Suckling, 24, twisted his knee while playing in the Hawks' nail-biting one-point loss to Richmond in Launceston.
There will be no quick fix for Suckling, who played every game for the Hawks last season, with the backman set to miss likely the entire 2013 season, in which his side are favourites to win the coveted premiership.
Hawthorn football manager Mark Evans said the best course of action was traditional surgery, which certainly means a recovery period of around 12 months, instead of the far riskier but quicker LARS surgery.
"Our approach has always been what's the best outcome for the player, and in a young player where they've got plenty of their career left you'll always choose that option anyway," Evans told radio station SEN on Monday morning.
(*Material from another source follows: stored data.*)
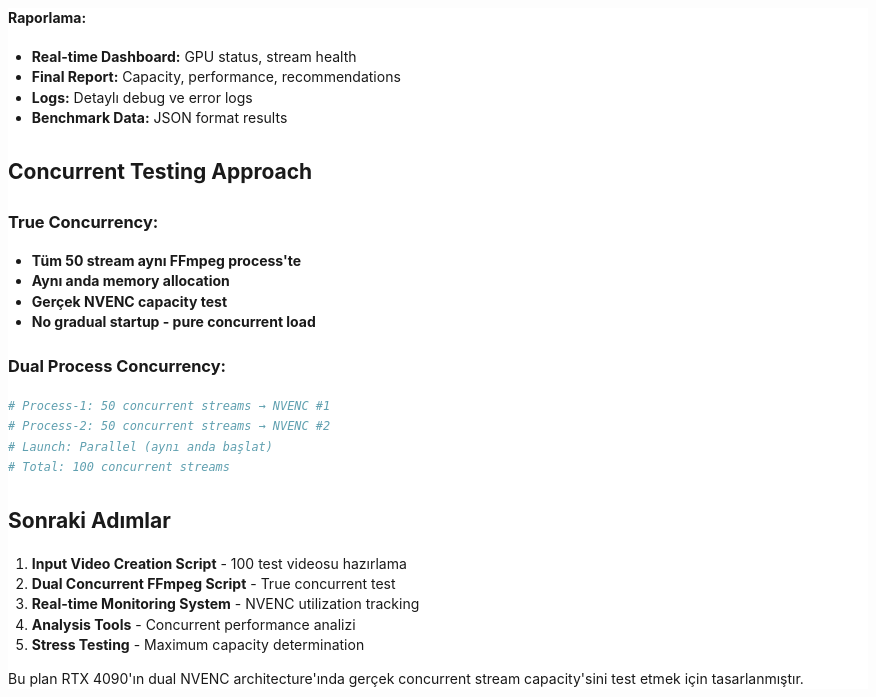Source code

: #### Raporlama:
- **Real-time Dashboard:** GPU status, stream health
- **Final Report:** Capacity, performance, recommendations
- **Logs:** Detaylı debug ve error logs
- **Benchmark Data:** JSON format results

## Concurrent Testing Approach

### **True Concurrency:**
- **Tüm 50 stream aynı FFmpeg process'te**
- **Aynı anda memory allocation**
- **Gerçek NVENC capacity test**
- **No gradual startup - pure concurrent load**

### **Dual Process Concurrency:**
```bash
# Process-1: 50 concurrent streams → NVENC #1
# Process-2: 50 concurrent streams → NVENC #2
# Launch: Parallel (aynı anda başlat)
# Total: 100 concurrent streams
```

## Sonraki Adımlar

1. **Input Video Creation Script** - 100 test videosu hazırlama
2. **Dual Concurrent FFmpeg Script** - True concurrent test
3. **Real-time Monitoring System** - NVENC utilization tracking
4. **Analysis Tools** - Concurrent performance analizi
5. **Stress Testing** - Maximum capacity determination

Bu plan RTX 4090'ın dual NVENC architecture'ında gerçek concurrent stream capacity'sini test etmek için tasarlanmıştır.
"We almost have to be led by the player to do something different. At this stage it seems that the traditional method would be the best.
"He's got a little bit of bone bruising and that will probably determine how fast he rehabs anyway (and) that has to be respected.
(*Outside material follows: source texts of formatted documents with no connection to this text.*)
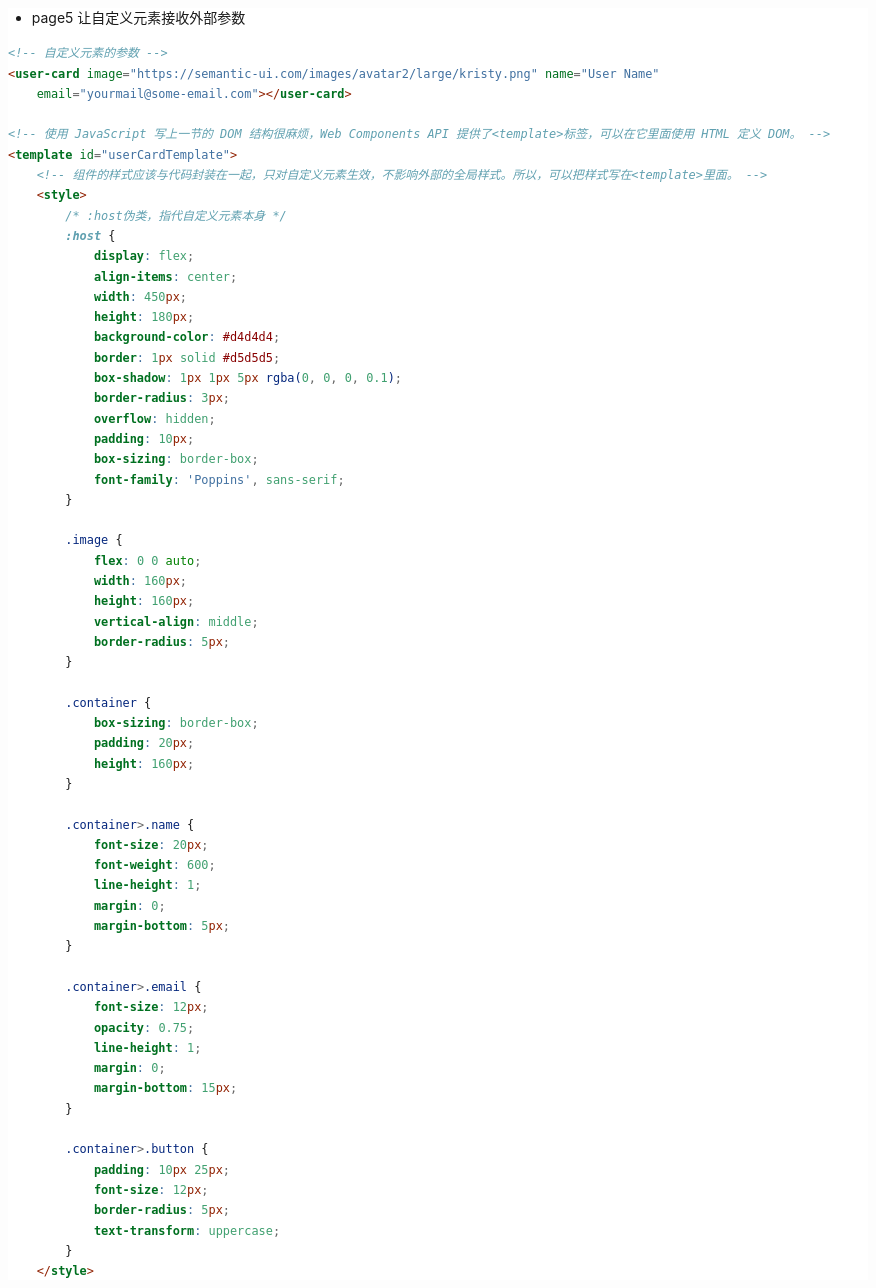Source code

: - page5 让自定义元素接收外部参数
``` html
<!-- 自定义元素的参数 -->
<user-card image="https://semantic-ui.com/images/avatar2/large/kristy.png" name="User Name"
    email="yourmail@some-email.com"></user-card>

<!-- 使用 JavaScript 写上一节的 DOM 结构很麻烦，Web Components API 提供了<template>标签，可以在它里面使用 HTML 定义 DOM。 -->
<template id="userCardTemplate">
    <!-- 组件的样式应该与代码封装在一起，只对自定义元素生效，不影响外部的全局样式。所以，可以把样式写在<template>里面。 -->
    <style>
        /* :host伪类，指代自定义元素本身 */
        :host {
            display: flex;
            align-items: center;
            width: 450px;
            height: 180px;
            background-color: #d4d4d4;
            border: 1px solid #d5d5d5;
            box-shadow: 1px 1px 5px rgba(0, 0, 0, 0.1);
            border-radius: 3px;
            overflow: hidden;
            padding: 10px;
            box-sizing: border-box;
            font-family: 'Poppins', sans-serif;
        }

        .image {
            flex: 0 0 auto;
            width: 160px;
            height: 160px;
            vertical-align: middle;
            border-radius: 5px;
        }

        .container {
            box-sizing: border-box;
            padding: 20px;
            height: 160px;
        }

        .container>.name {
            font-size: 20px;
            font-weight: 600;
            line-height: 1;
            margin: 0;
            margin-bottom: 5px;
        }

        .container>.email {
            font-size: 12px;
            opacity: 0.75;
            line-height: 1;
            margin: 0;
            margin-bottom: 15px;
        }

        .container>.button {
            padding: 10px 25px;
            font-size: 12px;
            border-radius: 5px;
            text-transform: uppercase;
        }
    </style>

```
"The pleasing thing was the other structures in the knee, the other ligaments, are all pretty sound."
Evans said Suckling had accepted the gut-wrenching situation and was ready to face his work in recovery.
"He knows that he's got a bit ahead of him," Evans said.
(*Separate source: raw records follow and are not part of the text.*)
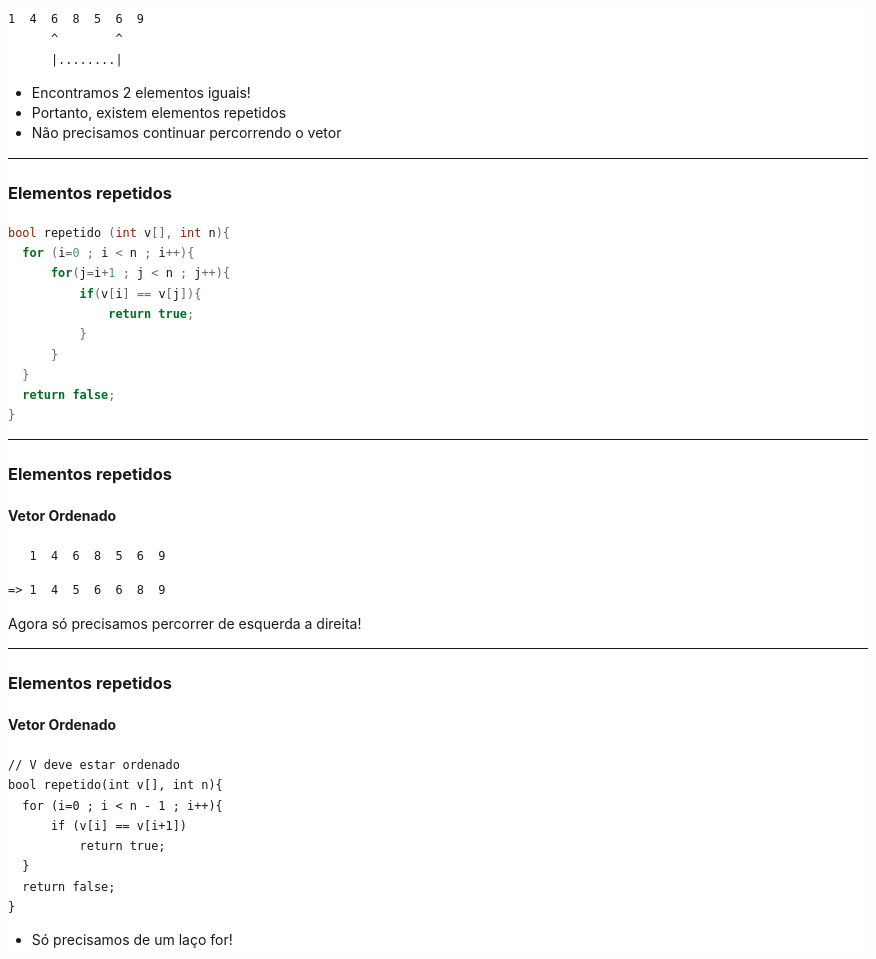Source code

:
 ```
1  4  6  8  5  6  9
      ^        ^
      |........|
```

- Encontramos 2 elementos iguais!
- Portanto, existem elementos repetidos
- Não precisamos continuar percorrendo o vetor

---
### Elementos repetidos
```cpp
bool repetido (int v[], int n){
  for (i=0 ; i < n ; i++){
      for(j=i+1 ; j < n ; j++){
          if(v[i] == v[j]){
              return true;
          }
      }
  }
  return false;
}
```
---
### Elementos repetidos
#### Vetor Ordenado
```
   1  4  6  8  5  6  9
```

```
=> 1  4  5  6  6  8  9
```

Agora só precisamos percorrer de esquerda a direita!

---
### Elementos repetidos
#### Vetor Ordenado

```
// V deve estar ordenado
bool repetido(int v[], int n){
  for (i=0 ; i < n - 1 ; i++){
      if (v[i] == v[i+1])
          return true;
  }
  return false;
}
```
- Só precisamos de um laço for!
"He's seen other people go through it - I think his sister might have even had a reconstructed knee, so he knows he just has to go and get on with it."
Knee problems have plagued the AFL's summer pre-season, with Suckling joining Sydney defender Alex Johnson and Fremantle youngster Anthony Morabito in having suffered the horror injury.
Morabito underwent the controversial LARS surgery, while Sydney are said to be considering the quick fix procedure for Johnson.